My first teaching job was at Murray High School in Salt Lake City, Utah. I was somewhat anxious about teaching in a school where 80% of the students practiced the same religion as me, mostly because if they knew what I knew, then I would hope their behavior would reflect that.
I forgot they were still teenagers, and I was still a first-year teacher.
My 5th hour senior English class that year was one rowdy group. I spent many days trying to figure out how to rein them in, and most of the time, I failed. My biggest worry was that the few students who wanted to learn couldn’t.
And just when I was close to completely giving up on that class, Andy stayed after one day. He thanked me for sticking with teaching. He said I was doing a great job. And then he left.
From that day on, he was a leader in that class. Several athletes were in that 5th hour, and Andy, a football player and wrestler, must have said something to those athletes, because suddenly my problems with them disappeared. And occasionally, when I’d get exasperated, Andy would give an encouraging smile, and I would remember that even if he was the only person getting anything out of the class, that was enough.

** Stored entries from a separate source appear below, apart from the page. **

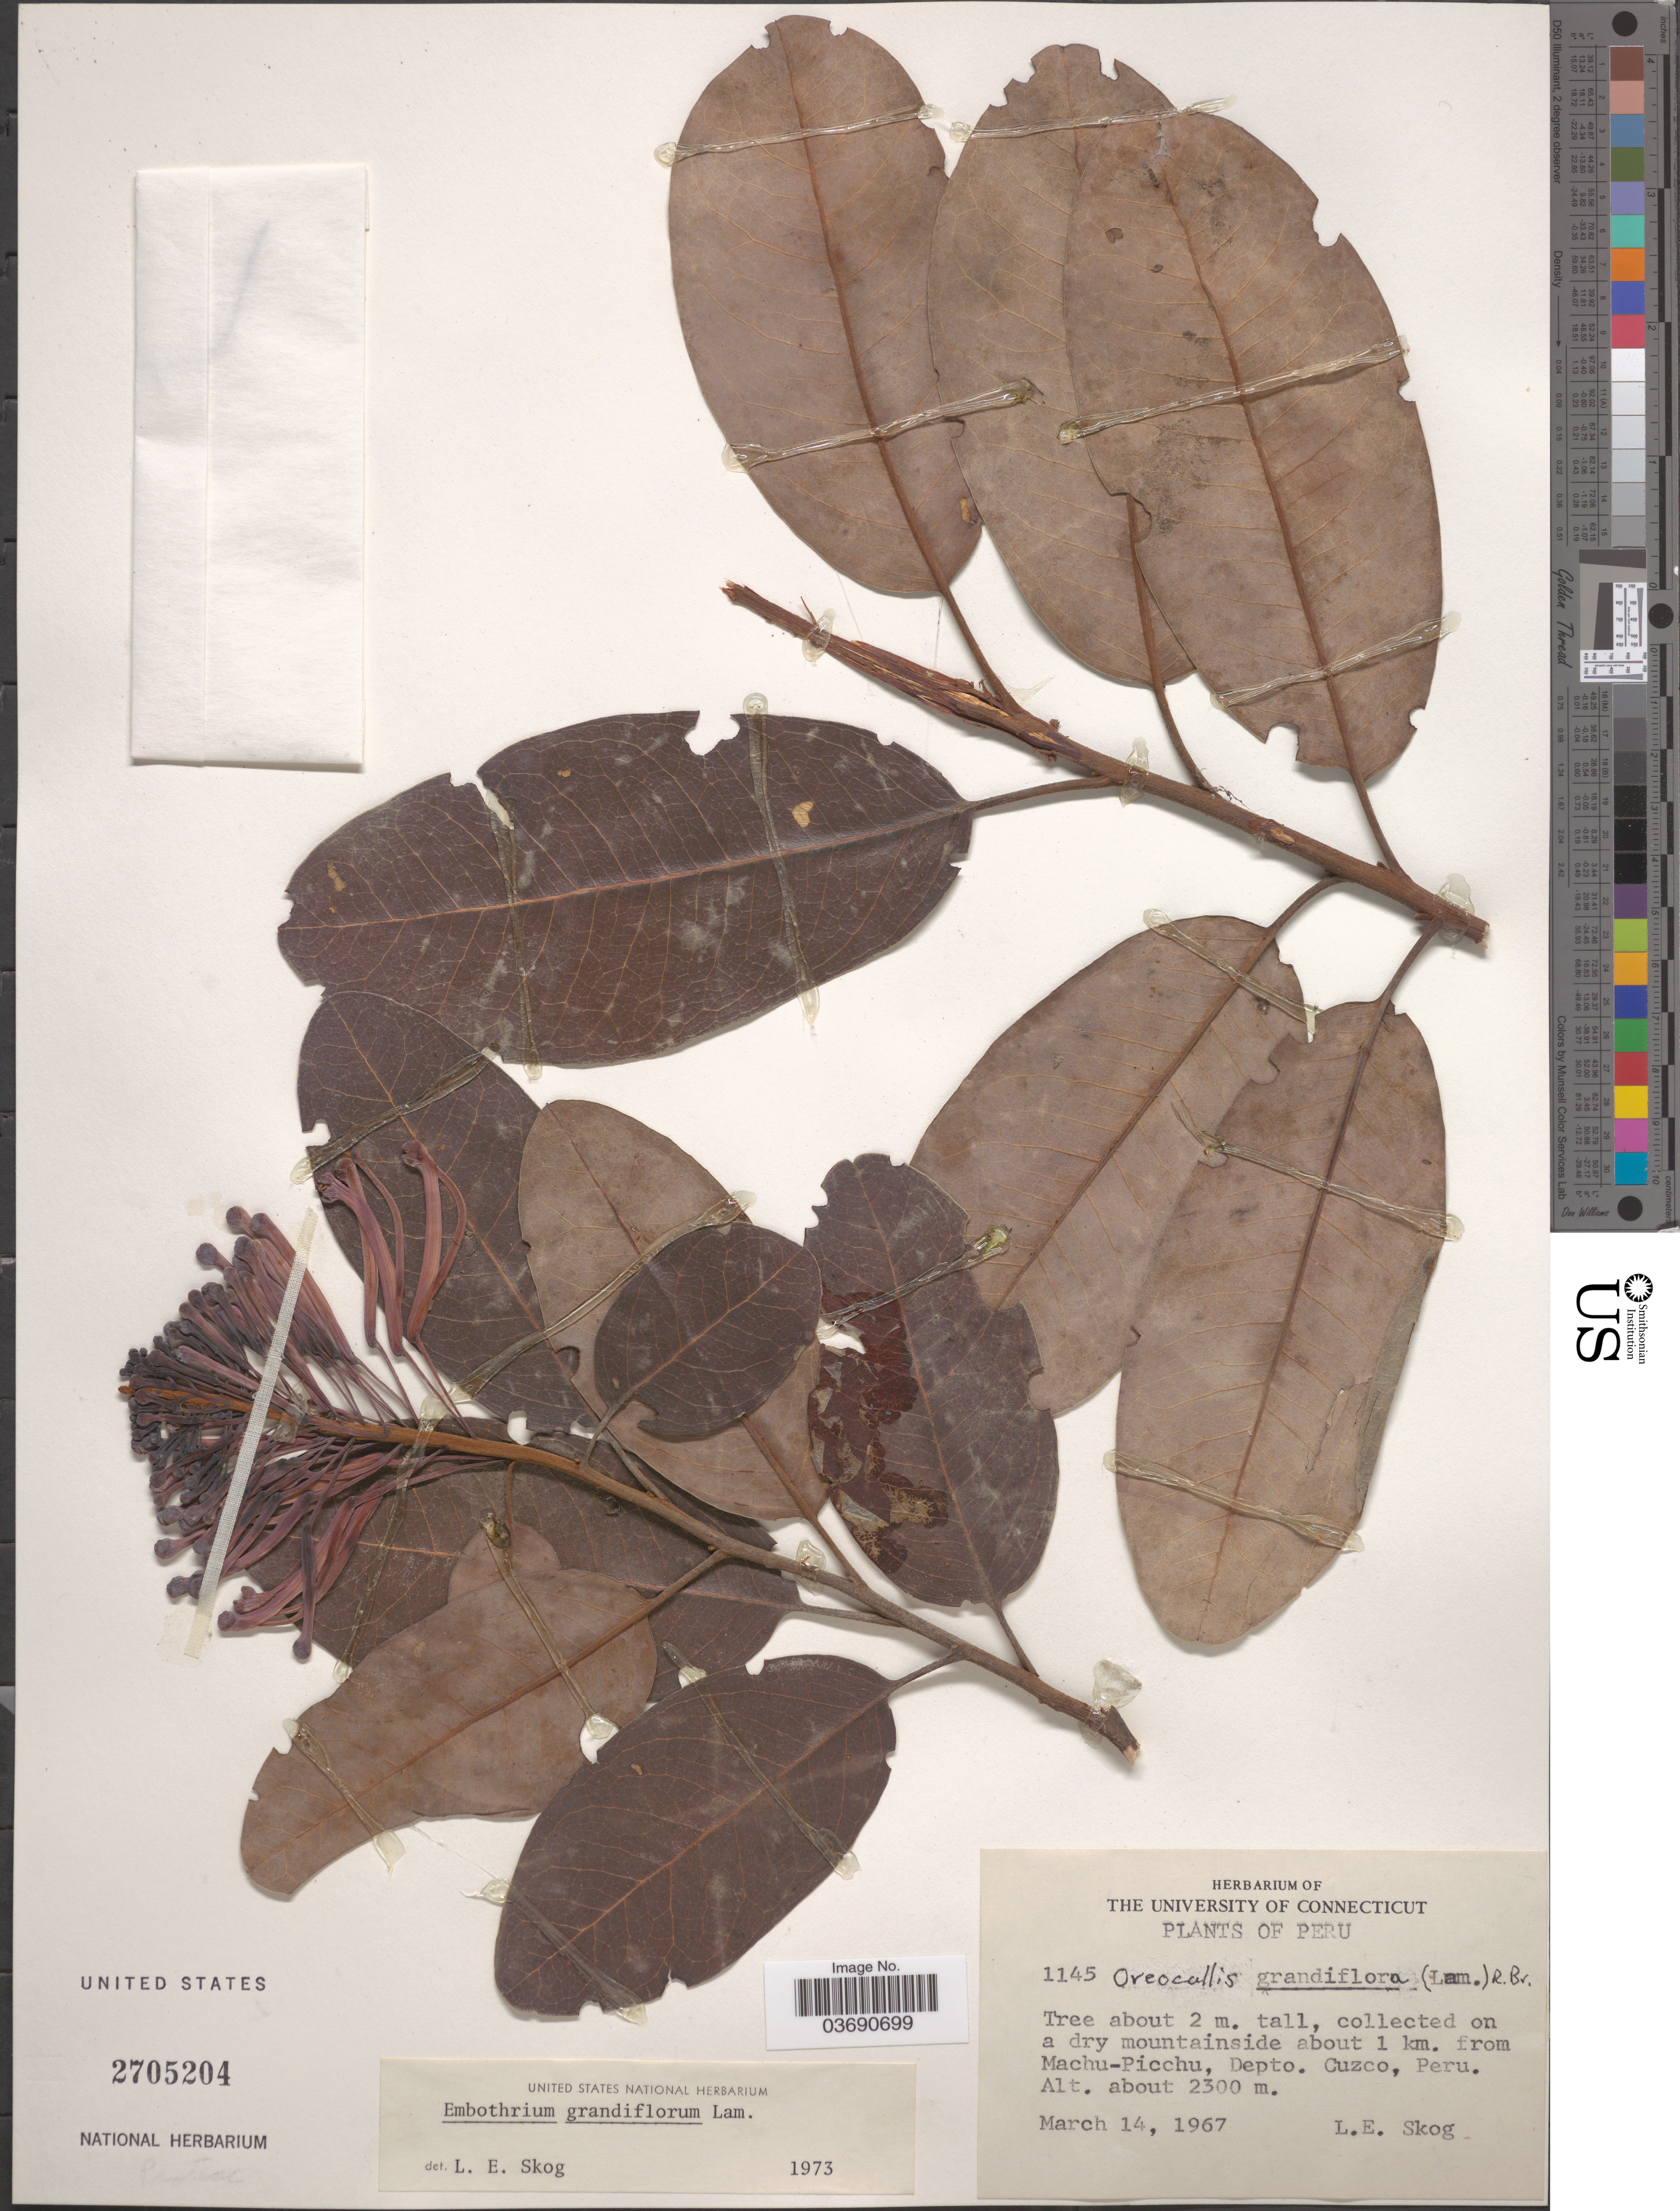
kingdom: Plantae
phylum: Tracheophyta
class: Magnoliopsida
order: Proteales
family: Proteaceae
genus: Oreocallis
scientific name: Oreocallis grandiflora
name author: (Lam.) R. Br.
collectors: L. E. Skog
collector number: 1145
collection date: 1967-03-14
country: Peru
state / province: Cusco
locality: On a dry mountainside about 1 km. from Machu-Picchu, Depto. Cuzco.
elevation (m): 2300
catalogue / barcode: US 2705204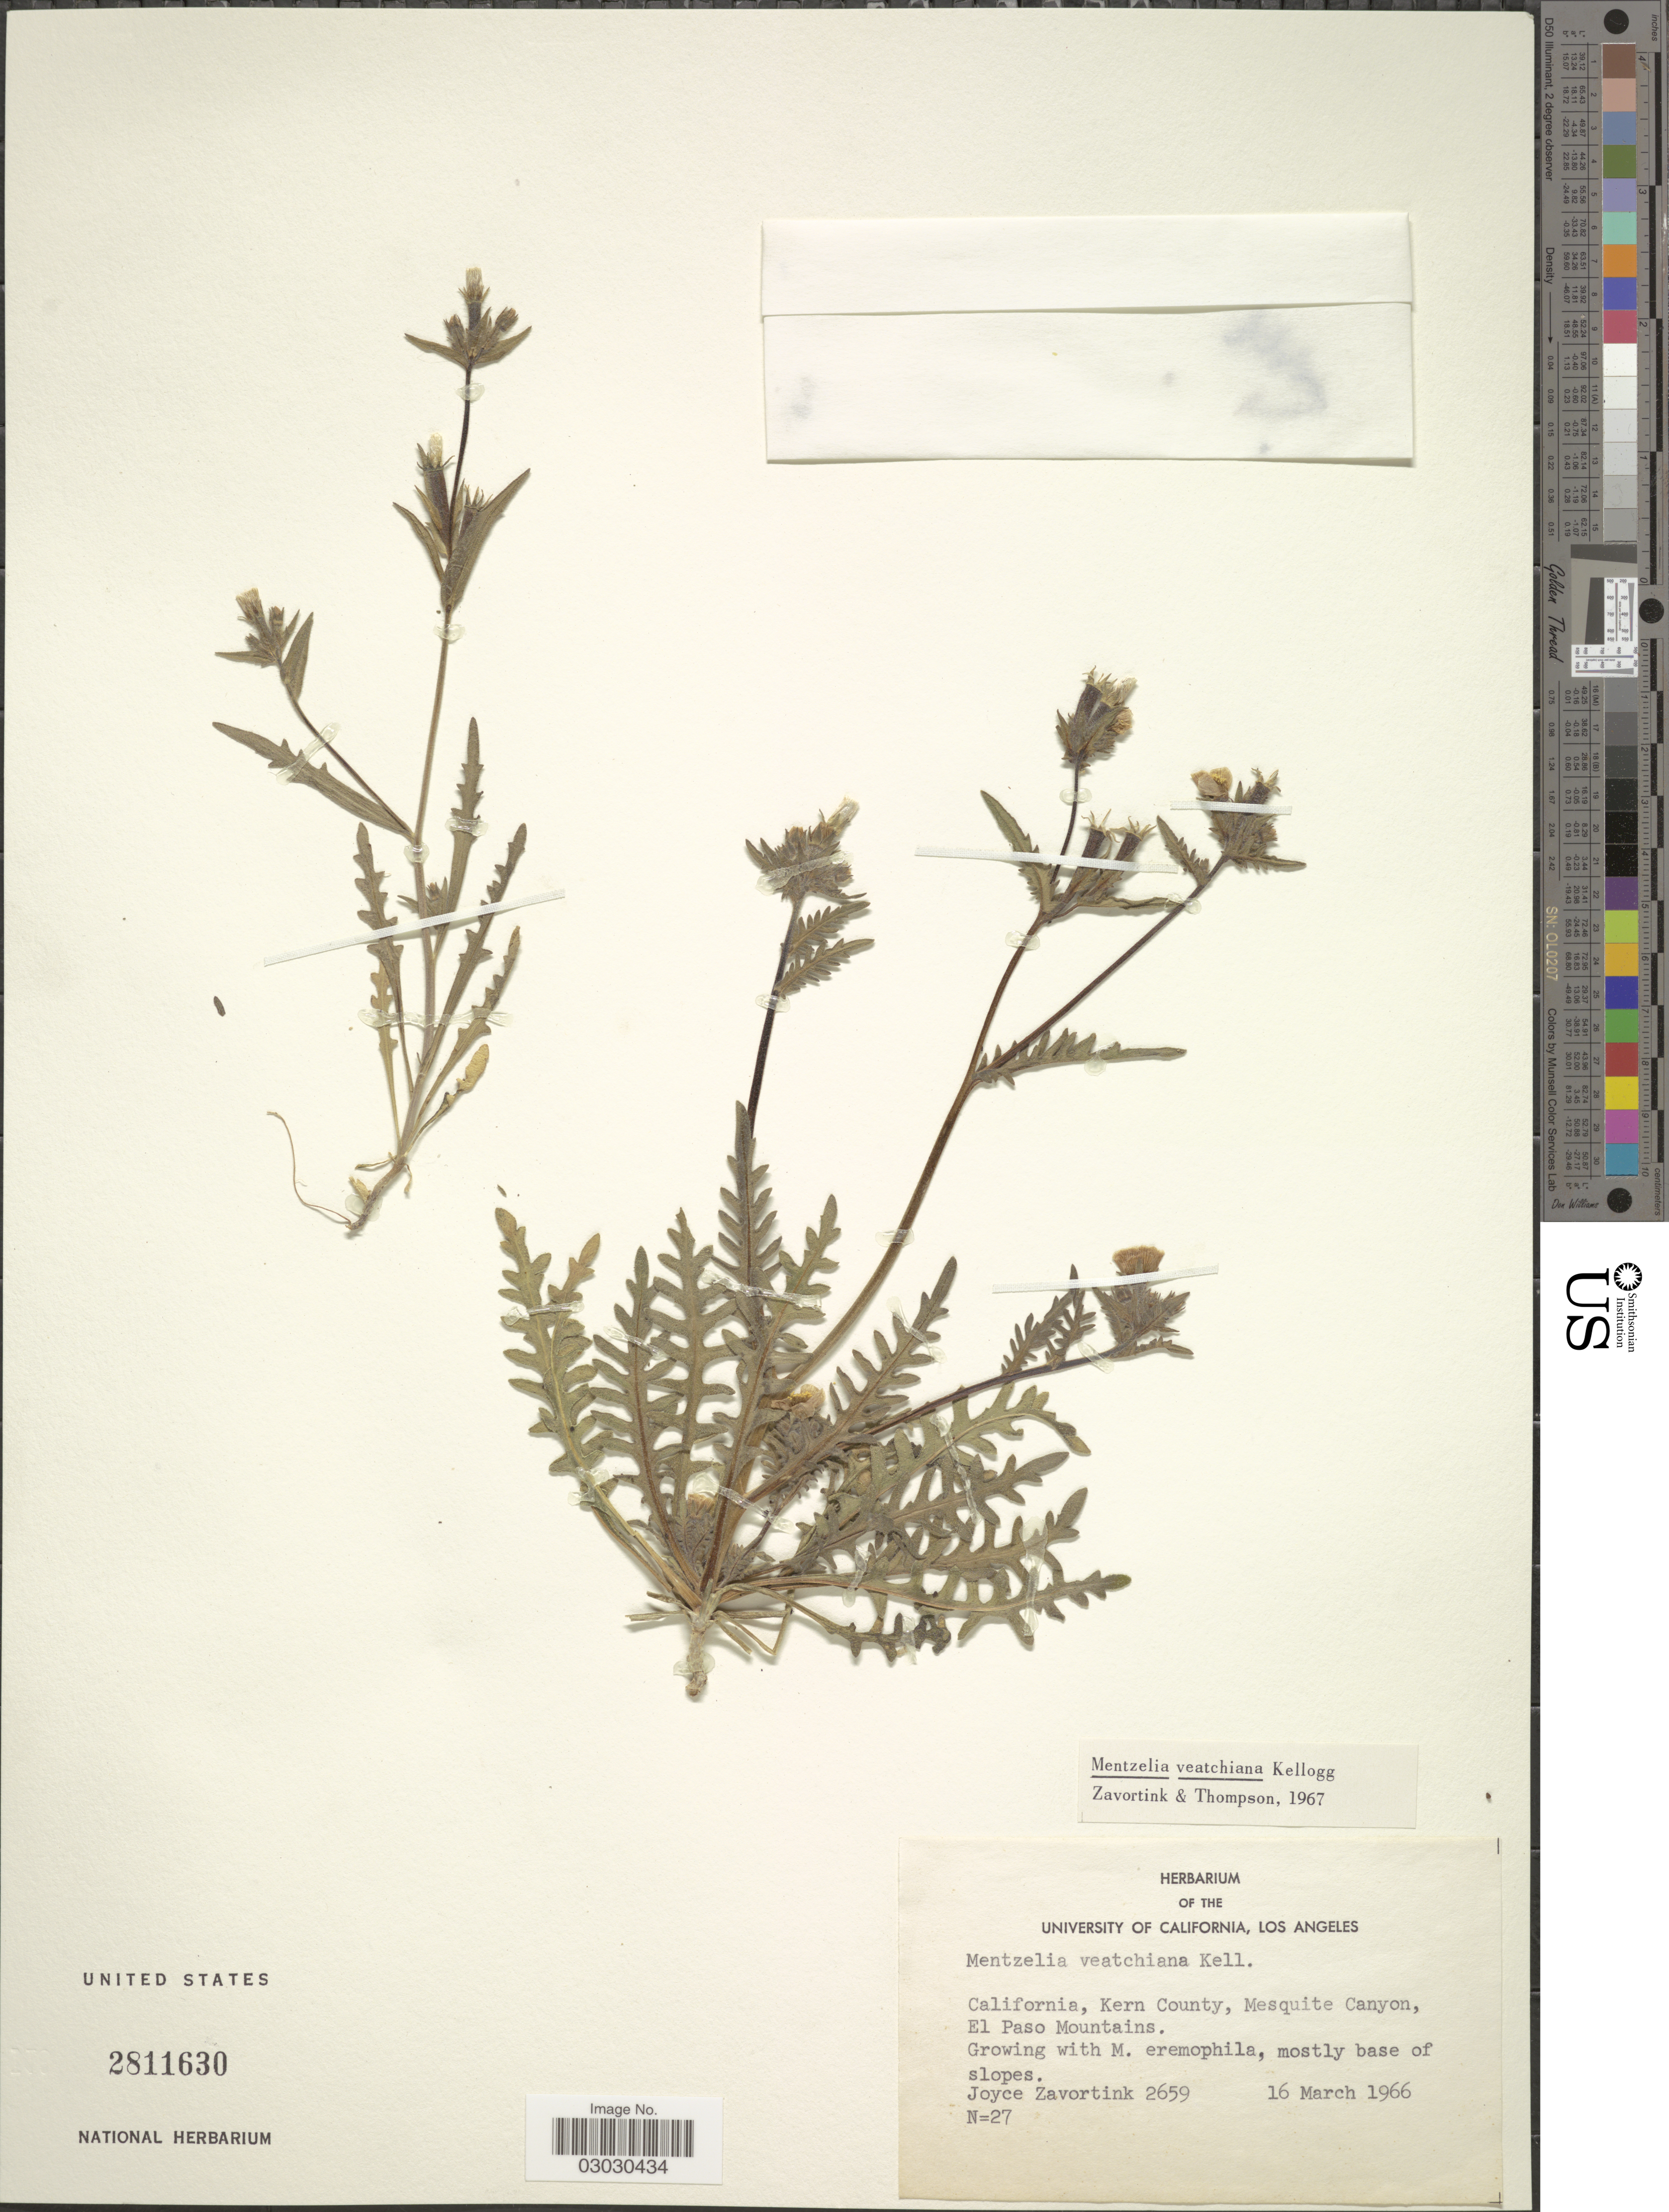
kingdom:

Andy graduated that year, and a year later, he walked into my classroom with an invitation to his missionary farewell. He also invited me to a church event prior to his mission that is usually attended only by family and close friends. I was humbled to be part of that. And while he was on his mission, he wrote me about every other month, telling me how well he was learning Spanish and how much he loved the people he served.
What I didn’t anticipate about teaching a bunch of LDS kids was what would happen after graduation–going to their missionary farewells, getting their wedding announcements and their Christmas cards. Sharing a faith may not have helped a whole lot while they were still teens, but once they graduated, it sure was something special.
An afterthought: that first year, I received an untraceable, anonymous email from someone in one of my classes. It told me I was doing a great job, and the author apologized for the behavior of his peers. The email was several paragraphs and ended with this: “Please don’t quit teaching because of our class. You’re an awesome teacher.”
I’ve always thought Andy was the person who sent that email.